Free: The Future of a Radical Price
- Hardcover edition
- Author: Chris Anderson
- Language: English
- Subject: Pricing, e-commerce
- Genre: Non-fiction
- Publisher: Hyperion
- Publication date: July 7, 2009
- Publication place: United States
- Pages: 288 pp.
- ISBN: 978-1401322908
- Preceded by: The Long Tail
- Followed by: Makers

= Free (Anderson book) =

2009 economics book by Chris Anderson

Free: The Future of a Radical Price is the second book written by Chris Anderson, editor-in-chief of Wired magazine. The book was published on July 7, 2009, by Hyperion. Free is Anderson's follow-up to his book The Long Tail, published in 2006.

==Overview==
Free follows a thread from the previous work. It examines the rise of pricing models which give products and services to customers for free, often as a strategy for attracting users and up-selling some of them to a premium level. That class of model has become widely referred to as "freemium" and has become very popular for a variety of digital products and services.

==Release==
Free was released in the United States on July 7, 2009, though the night before, on his blog, Chris Anderson posted a browser readable version of the book and the unabridged audiobook version. Anderson generated controversy for plagiarizing content from the online encyclopedia Wikipedia in Free. Anderson responded to the claim on his The Long Tail blog, stating that there were disagreements between him and the publisher over accurate citation of Wikipedia due to the changing nature of its content, leading him to integrate footnotes into the text.

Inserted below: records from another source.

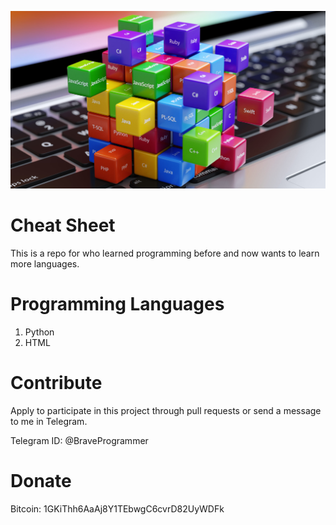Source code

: ![Preview](preview.jpg)

# **Cheat Sheet**

This is a repo for who learned programming before and now wants to learn more languages.

# Programming Languages

1. Python
2. HTML

# Contribute

Apply to participate in this project through pull requests or send a message to me in Telegram.

Telegram ID: @BraveProgrammer

# Donate

Bitcoin: 1GKiThh6AaAj8Y1TEbwgC6cvrD82UyWDFk
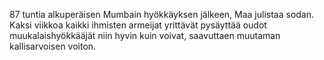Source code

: 87 tuntia alkuperäisen Mumbain hyökkäyksen jälkeen, Maa julistaa sodan.
Kaksi viikkoa kaikki ihmisten armeijat yrittävät pysäyttää oudot
muukalaishyökkääjät niin hyvin kuin voivat, saavuttaen muutaman
kallisarvoisen voiton.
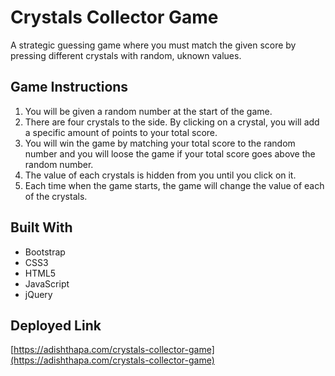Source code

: # Crystals Collector Game

A strategic guessing game where you must match the given score by pressing different crystals with random, uknown values.

## Game Instructions

1. You will be given a random number at the start of the game.
2. There are four crystals to the side. By clicking on a crystal, you will add a specific amount of points to your total score.
3. You will win the game by matching your total score to the random number and you will loose the game if your total score goes above the random number.
4. The value of each crystals is hidden from you until you click on it.
5. Each time when the game starts, the game will change the value of each of the crystals.

## Built With

- Bootstrap
- CSS3
- HTML5
- JavaScript
- jQuery

## Deployed Link

[https://adishthapa.com/crystals-collector-game](https://adishthapa.com/crystals-collector-game)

Also on his blog, he took full responsibility for the mistakes and noted that the digital editions of Free were corrected. The notes and sources were later provided as a download on his blog.

==Reception==
Despite the controversy, the $29.99 hard copy version of Free debuted at #12 on the New York Times Best Seller List. It was also available as a free download for a limited time, and 200,000 to 300,000 digital versions were downloaded in the first two weeks. The unabridged audiobook remains free, while the abridged version costs $7.49.

In a review in The New Yorker, Canadian journalist Malcolm Gladwell roundly criticized the book's premise. Anderson responded online on his blog at Wired.com and on PBS's Charlie Rose show. The book was also reviewed in the New York Times and the Wall Street Journal.